Director's note as it appeared in the program of Suhmatah, the play
Under the Pine Trees, the Truth!
I grew up and inside me a persisting question about my neighbors, "the refugees". A simple question got tired of waiting for an answer that supposedly I should have absorbed with my mothers milk: why are they refugees, and what was their crime?
Years passed by before I started to understand my neighbors' silence, and their long stares in the direction of some dirt road on a hill covered with pine trees. Years passed by before I found out that the answer is buried deep in a mass grave of their collective memory. An enemy with long claws had dug it out and buried it, hidden under the shades of non-native pine trees in Suhmatah.
When I arrived at the site, the surface was soft. I opened it, and asked the survivors to tell me what had happened. I took their few words spoken and stuffed it all in my note book, and put some on film. In my new home, in the US, what I had brought in with me refused to sleep. It kept me up telling me the story of Suhmatah, and its sisters, the 418 Palestinian villages which the invaders had destroyed.
The memory spoke, it told me again the story of Suhmatah. It told me about the reason for the long silence among my people. It became clear to me that the story was full of pain, but devoid of pride or heroism. It's filled with fear and terror, and stunk of blood and death. It cries with screams of the children and the women, and the quiet weeping of the elders. The memory spoke and said that the victim, Suhmatah, was buried alive! It is still convulsing in its last breath which has lasted 50 years.
I am only the stranger ( -or the native who lives abroad), I loved my land, felt the pain, and screamed; they asked me to be a witness. They asked: who is the killer?
I said: Them, they still hold on to the weapon.
They said: Where is the victim?
I said: Suhmatah, and she is still alive!
Where is she?
I said: In the heart of every Suhmani along with her sisters.
They said: Do you witness it?
I said: I do, I do.
And they said: Why, and what's your request?
I said: you either kill her to put her to rest, or, grant her life for her insisting on life.

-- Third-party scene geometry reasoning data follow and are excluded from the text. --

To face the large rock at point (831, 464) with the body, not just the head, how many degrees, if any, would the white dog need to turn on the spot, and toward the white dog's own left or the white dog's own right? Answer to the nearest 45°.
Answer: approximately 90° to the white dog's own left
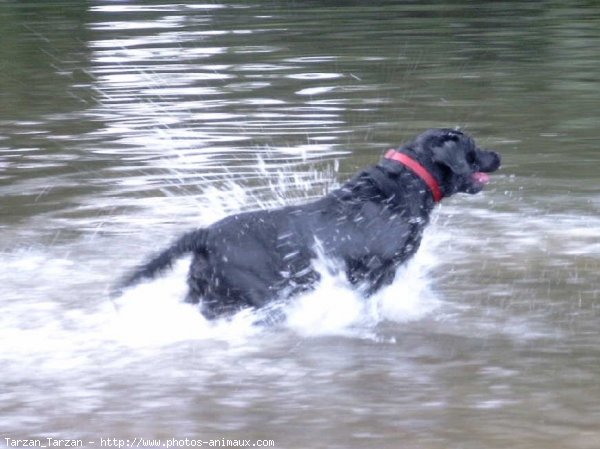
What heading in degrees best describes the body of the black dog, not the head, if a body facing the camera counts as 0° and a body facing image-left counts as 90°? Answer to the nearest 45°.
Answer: approximately 270°
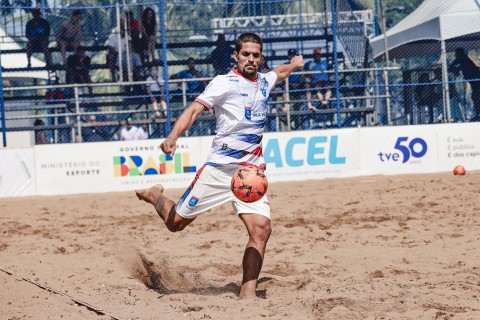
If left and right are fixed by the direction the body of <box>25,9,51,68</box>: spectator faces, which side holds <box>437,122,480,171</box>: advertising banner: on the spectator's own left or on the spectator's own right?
on the spectator's own left

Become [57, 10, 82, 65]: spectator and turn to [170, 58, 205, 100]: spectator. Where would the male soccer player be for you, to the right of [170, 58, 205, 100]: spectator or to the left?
right

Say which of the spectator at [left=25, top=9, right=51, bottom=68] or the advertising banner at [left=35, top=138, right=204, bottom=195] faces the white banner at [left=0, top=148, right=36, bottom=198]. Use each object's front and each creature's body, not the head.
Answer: the spectator

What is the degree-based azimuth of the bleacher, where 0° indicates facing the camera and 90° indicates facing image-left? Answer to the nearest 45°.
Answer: approximately 0°

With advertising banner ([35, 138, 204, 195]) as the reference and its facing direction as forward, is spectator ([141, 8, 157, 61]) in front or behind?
behind

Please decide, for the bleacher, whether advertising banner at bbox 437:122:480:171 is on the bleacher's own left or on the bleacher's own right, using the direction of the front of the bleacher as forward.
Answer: on the bleacher's own left
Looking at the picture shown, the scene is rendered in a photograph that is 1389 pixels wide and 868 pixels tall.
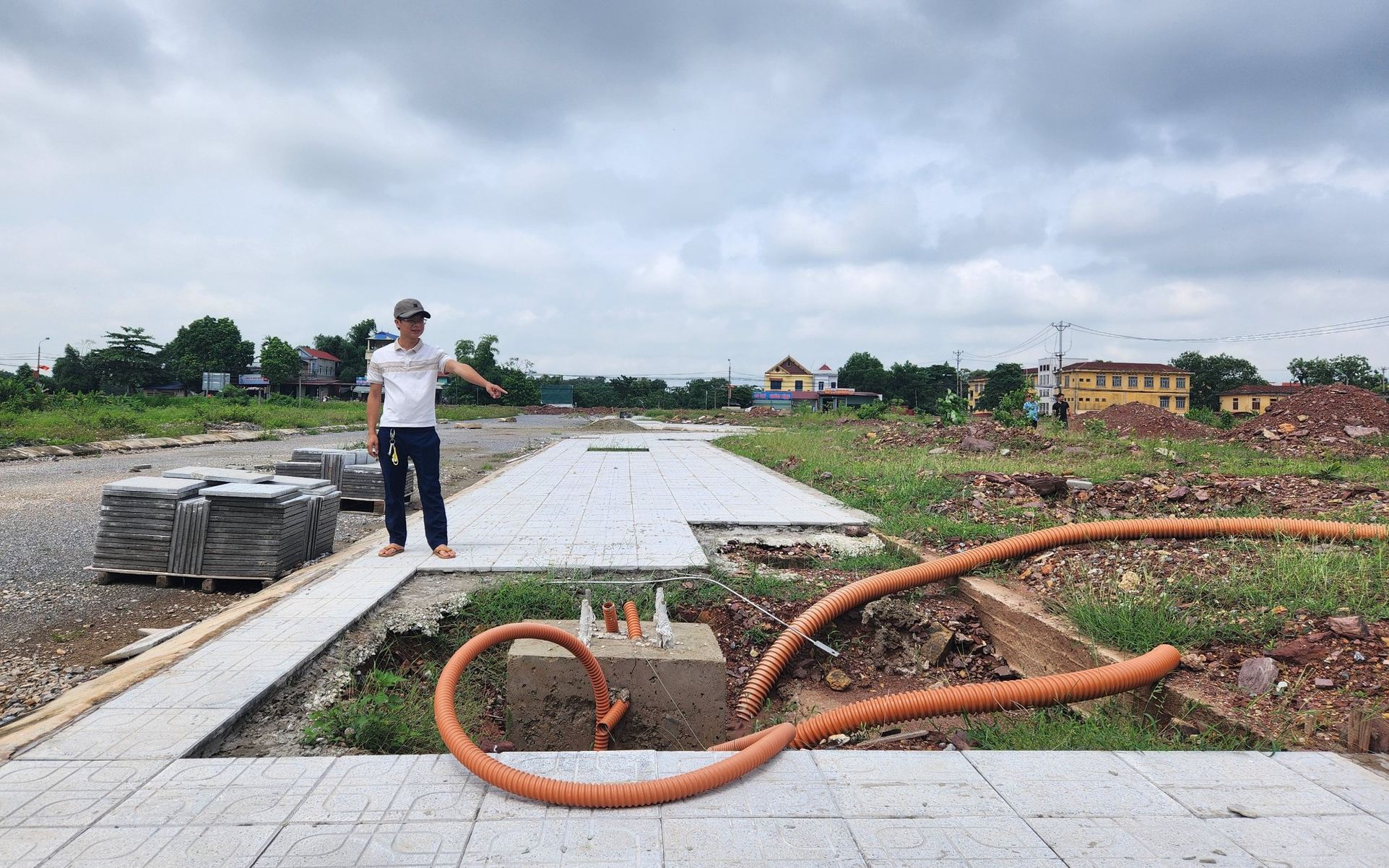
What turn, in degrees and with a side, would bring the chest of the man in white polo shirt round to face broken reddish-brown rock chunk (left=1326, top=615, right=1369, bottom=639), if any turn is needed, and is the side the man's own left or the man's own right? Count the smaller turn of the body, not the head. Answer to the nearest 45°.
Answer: approximately 45° to the man's own left

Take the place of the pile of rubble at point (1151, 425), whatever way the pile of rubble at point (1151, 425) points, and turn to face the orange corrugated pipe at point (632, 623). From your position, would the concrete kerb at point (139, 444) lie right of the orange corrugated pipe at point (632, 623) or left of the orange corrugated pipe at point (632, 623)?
right

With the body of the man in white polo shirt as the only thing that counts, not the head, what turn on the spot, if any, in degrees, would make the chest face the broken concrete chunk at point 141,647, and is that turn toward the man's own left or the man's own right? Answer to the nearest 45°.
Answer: approximately 45° to the man's own right

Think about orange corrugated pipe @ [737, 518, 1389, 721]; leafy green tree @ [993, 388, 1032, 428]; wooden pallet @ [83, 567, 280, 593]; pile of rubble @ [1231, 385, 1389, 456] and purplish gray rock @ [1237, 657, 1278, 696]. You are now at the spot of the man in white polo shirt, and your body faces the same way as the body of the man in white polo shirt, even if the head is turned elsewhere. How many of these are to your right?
1

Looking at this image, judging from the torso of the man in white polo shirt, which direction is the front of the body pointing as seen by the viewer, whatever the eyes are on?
toward the camera

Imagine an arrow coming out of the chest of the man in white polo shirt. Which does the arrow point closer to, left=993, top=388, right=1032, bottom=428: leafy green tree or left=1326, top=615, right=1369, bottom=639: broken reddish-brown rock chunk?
the broken reddish-brown rock chunk

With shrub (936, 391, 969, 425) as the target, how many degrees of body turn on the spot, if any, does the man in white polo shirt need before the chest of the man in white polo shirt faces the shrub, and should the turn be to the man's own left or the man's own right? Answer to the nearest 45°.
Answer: approximately 135° to the man's own left

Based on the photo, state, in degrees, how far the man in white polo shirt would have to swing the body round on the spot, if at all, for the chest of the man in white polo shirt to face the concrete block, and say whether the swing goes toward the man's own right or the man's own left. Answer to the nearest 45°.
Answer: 0° — they already face it

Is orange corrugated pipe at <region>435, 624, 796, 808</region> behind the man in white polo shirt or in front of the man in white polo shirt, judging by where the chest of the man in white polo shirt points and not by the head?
in front

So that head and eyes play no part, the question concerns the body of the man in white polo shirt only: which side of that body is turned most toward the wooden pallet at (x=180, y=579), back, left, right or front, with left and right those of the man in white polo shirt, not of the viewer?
right
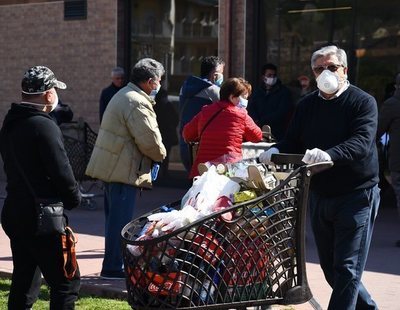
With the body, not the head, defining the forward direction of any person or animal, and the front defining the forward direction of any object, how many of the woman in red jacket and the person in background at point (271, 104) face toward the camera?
1

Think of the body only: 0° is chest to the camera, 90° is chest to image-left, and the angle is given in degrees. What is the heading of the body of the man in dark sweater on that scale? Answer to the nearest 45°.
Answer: approximately 45°

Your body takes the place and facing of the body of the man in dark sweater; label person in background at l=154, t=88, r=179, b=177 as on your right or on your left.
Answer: on your right

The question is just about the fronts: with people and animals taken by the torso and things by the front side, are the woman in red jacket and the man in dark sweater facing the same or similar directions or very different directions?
very different directions

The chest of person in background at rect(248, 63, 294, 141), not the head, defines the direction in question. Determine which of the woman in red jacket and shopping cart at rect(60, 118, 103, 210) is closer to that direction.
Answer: the woman in red jacket

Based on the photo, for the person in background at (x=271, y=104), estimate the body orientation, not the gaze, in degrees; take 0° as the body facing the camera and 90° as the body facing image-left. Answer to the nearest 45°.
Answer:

But, how can the real killer have any mercy when he is one of her own, an Arab? He comes to her to rob her of her shoe and beautiful necklace! Suhmatah told me: they stole my house stone by stone, they picked my figs and pomegranate and ran. They sell it on road sides and bus stops. Suhmatah is still giving her goods, still bleeding honey and milk; so how can an Arab sink his teeth into her while she is still alive? The honey from her figs and pomegranates will turn into venom in his veins, and it may kill the ignorance and lethargy of long years of defeat.
I ask you to relive the memories with me, so it can give life to those whose life was taken from them half a century ago. And those who survived are also perishing with false hope planted in their hips like sword. Time is running out on those who can still remember!
We must dig up the graves. Let the smell of the crime scream in the face of the world for the atrocities: justice! Or there will be no peace to nobody without mine, and my peace is in my return, all of the return, to all of Palestine.